*ARBEITSANWEISUNGEN*
1. Kopiere sämtliche Zeilen unter „Gespeicherte Dateneinträge“ weiter unten Wort für Wort.
2. Nimm den Auszug zum Streit zwischen der Kommission und dem Vereinigten Königreich über die Verfahrenskosten an seinem Ende wieder auf und setze ihn fort.

Dass die Parteien eine Versicherung abschließen könnten, beseitige nicht all diese Schwierigkeiten. Der Kläger, der ein erfolgsabhängiges Honorar vereinbart habe, könne, auch wenn er mit seiner Klage obsiege, gleichwohl zur Zahlung von Anwaltskosten verpflichtet sein, falls dem Beklagten eine „wechselseitige Kostenbegrenzung“ gewährt werde. Im Übrigen werde ein Kostenschutzbeschluss jedenfalls nur für die laufende Instanz erlassen.

18

Der Verstoß gegen das Erfordernis eines nicht übermäßig teuren Verfahrens werde schließlich noch gravierender durch die Regelung des vorläufigen Rechtsschutzes, und zwar wegen der Praxis der Gerichte, vom Antragsteller „Gegenverpflichtungen“ zu verlangen, die hohe finanzielle Aufwendungen zur Folge haben könnten. Auch wenn diese finanziellen Gegenleistungen als solche nicht gegen die Richtlinie 2003/35 verstießen, müssten ihre Kosten jedoch bei der Untersuchung berücksichtigt werden.

19

Das Vereinigte Königreich tritt dem Vorbringen der Kommission entgegen.

20

Es wendet zunächst die Unzulässigkeit der Argumente der Kommission zu der Definition und den Kriterien für die Beurteilung des Begriffs „übermäßig teuer“ ein, da diese während des vorgerichtlichen Verfahrens nicht erwähnt worden seien. Gleiches gelte für das Vorbringen der Kommission zu den Anwaltshonoraren des Klägers.

21

Die Umsetzung einer Richtlinie könne im Wege der Rechtsprechung erfolgen. In dem von der Kommission angeführten Urteil Kommission/Irland habe der Gerichtshof nur deshalb einen Verstoß gegen die Umsetzungsverpflichtungen festgestellt, weil das Erfordernis eines nicht übermäßig teuren Verfahrens, um das es auch in jener Sache gegangen sei, allein dadurch, dass das Gericht nach eigenem Ermessen habe davon absehen können, der unterliegenden Partei die Kosten aufzuerlegen, nicht hinreichend gewährleistet gewesen sei. Die Lage im Vereinigten Königreich sei anders, da das Gericht Schutzmaßnahmen, wie z. B. Kostenschutzbeschlüsse, erlassen könne. Zudem sei die Besonderheit seines Rechtssystems zu berücksichtigen, das aus dem Gewohnheitsrecht hervorgehe und im Wesentlichen auf Richterrecht und dem Grundsatz der Bindungswirkung von Präjudizien beruhe.

22

In Bezug auf die Kostenregelung weist das Vereinigte Königreich darauf hin, dass die zivilrechtlichen Verfahrensvorschriften in England und Wales das Gericht verpflichteten, eine Entscheidung zu treffen, die unter Berücksichtigung der verschiedenen Umstände des Falles und der Notwendigkeit, die öffentlichen Finanzen nicht zu belasten, ein „gerechtes“ Urteil gewährleiste.

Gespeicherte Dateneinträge
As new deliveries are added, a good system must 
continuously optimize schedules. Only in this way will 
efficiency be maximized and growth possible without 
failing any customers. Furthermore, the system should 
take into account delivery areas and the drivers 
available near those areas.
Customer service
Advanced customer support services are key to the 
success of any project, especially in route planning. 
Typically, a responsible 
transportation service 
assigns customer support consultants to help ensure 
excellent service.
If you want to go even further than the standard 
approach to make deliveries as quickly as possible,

*ANTWORTEN ZU AUFGABEN*
1.
As new deliveries are added, a good system must 
continuously optimize schedules. Only in this way will 
efficiency be maximized and growth possible without 
failing any customers. Furthermore, the system should 
take into account delivery areas and the drivers 
available near those areas.
Customer service
Advanced customer support services are key to the 
success of any project, especially in route planning. 
Typically, a responsible 
transportation service 
assigns customer support consultants to help ensure 
excellent service.
If you want to go even further than the standard 
approach to make deliveries as quickly as possible,

2.
23

Zudem werde die Regel, nach der die unterliegende Partei unbedingt verpflichtet sei, die Kosten der anderen Partei zu tragen, vor allem in den Fällen des Umweltrechts in der Praxis weniger angewandt als in der Vergangenheit, und das Gericht erlasse den entsprechenden Beschluss unter Berücksichtigung aller Gesichtspunkte der Rechtssache. Im Übrigen könne der Kläger in diesen Rechtsstreitigkeiten häufig Prozesskostenhilfe in Anspruch nehmen und werde daher meist nicht zur Tragung der Kosten verurteilt.

24

Die Behörden und öffentlichen Einrichtungen, die im Prozess obsiegten, beantragten sehr häufig keine Verurteilung des Klägers zur Tragung der Kosten. Ferner werde einer öffentlichen Einrichtung die Zulassung eines Rechtsbehelfs bei einem höherrangigen Gericht bisweilen nur gewährt, wenn sie die Kosten beider Parteien übernehme.

25

Jedenfalls seien die Grundsätze zum Erlass eines Kostenschutzbeschlusses durch die Urteile des Court of Appeal „kodifiziert“ worden, was insoweit jede Unsicherheit der klagenden Partei ausschließe.

26

Schließlich sei das Ermessen, über das die innerstaatlichen Gerichte bei der Entscheidung über einen Antrag auf Erlass eines Kostenschutzbeschlusses verfügten, nicht nur unvermeidlich, sondern auch erwünscht, da es eine Anpassung an die Umstände des Falles erlaube.

27

Ferner ergäben sich die hohen Anwaltskosten aus der Natur des Rechtssystems, das durch das streitige Verfahren gekennzeichnet sei und in dem die Mündlichkeit einen hohen Stellenwert einnehme. Jedenfalls sei zu berücksichtigen, dass die Erbringung rechtsbesorgender Dienstleistungen ein freier und wettbewerbsorientierter Markt sei und mehrere Mittel zur Begrenzung der Höhe dieser Kosten zur Verfügung stünden, z. B. die Vereinbarung erfolgsabhängiger Honorare, die in der Praxis durchaus die Regel sei.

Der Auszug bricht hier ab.